**Article:**
====
With its transportation network running through some of the world’s most complicated and high-risk countries in the world, this global shipper of heavy oil and pipeline equipment describes how the right policy saved it from a catastrophic, million dollar loss.


If things go wrong along the supply chain for Argus Group Ltd., a global shipper of heavy oil and pipeline equipment, they could go very wrong. And because the company’s transportation network runs through some of the world’s most complicated and high-risk countries in the world—primarily Russia and its former Soviet satellites— having comprehensive cargo insurance is now a given.

That wasn’t always the case. When David Lax, now vice president of operations, began his career at Argus back in 1993, claims were rare for the first few years. At that time, the company relied on carrier liability insurance policies covering each individual shipment. “But that was really difficult and expensive,” he says.
====
**Dataset excerpts:**

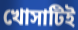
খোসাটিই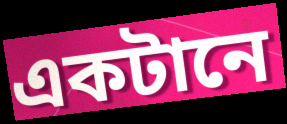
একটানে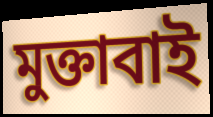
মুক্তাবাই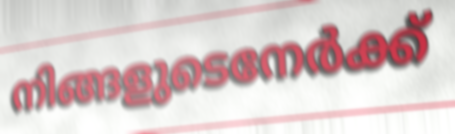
====
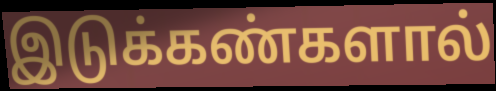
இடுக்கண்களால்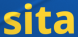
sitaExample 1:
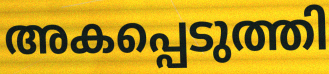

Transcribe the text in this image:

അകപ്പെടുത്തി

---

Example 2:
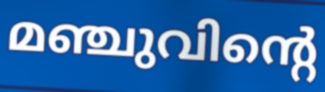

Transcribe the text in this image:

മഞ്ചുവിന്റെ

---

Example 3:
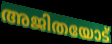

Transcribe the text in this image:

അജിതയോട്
====
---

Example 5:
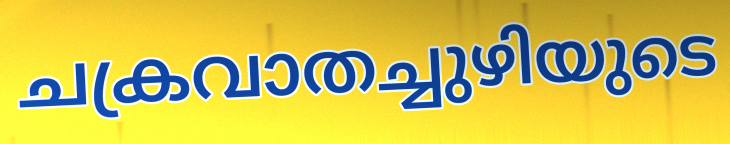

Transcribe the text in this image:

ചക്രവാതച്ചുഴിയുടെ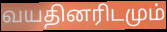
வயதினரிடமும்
====
**Given request:**
Continue the article about Argus Group's cargo insurance, starting after its last sentence.

**Response to the task:**
In 2001, Lax opted for a comprehensive policy—issued by UPS Capital—that insures their shipments, regardless of carrier or mode. Sure, the rates were much cheaper than what the freight forwarders were charging at the time, but the Argus team was still concerned about cutting cost.

“And as time wore on we began to wonder if the expense for cargo insurance was worth it,” says Lax. “It crosses your mind sometimes, especially if you don’t have many claims.”

Argus is well known for its meticulous packing procedures and logistical planning, and had only one claim through the summer of 2012. In June of that year a truck carrying a load of welding equipment was making its way from Finland to a jobsite in Moscow. Just outside St. Petersburg, debris from another truck struck the grill. A few minutes later, the driver noticed smoke and realized his truck was on fire.

The driver was able to call for help, but firefighters didn’t arrive for 40 minutes. When they finally arrived, the truck and its contents were consumed by flames, and the $809,000 shipment was a total loss.

“Of course we had to replace the goods right away for our customer,” Lax says. “Without insurance, it would have been an unmitigated disaster for the company.”

The company’s claim was paid in full about the same time the invoice came due for the replacement parts that Argus had ordered. “We weren’t out-of-pocket long,” says Lax. “And considering where it happened, and the process in Russia, it turned out very well.”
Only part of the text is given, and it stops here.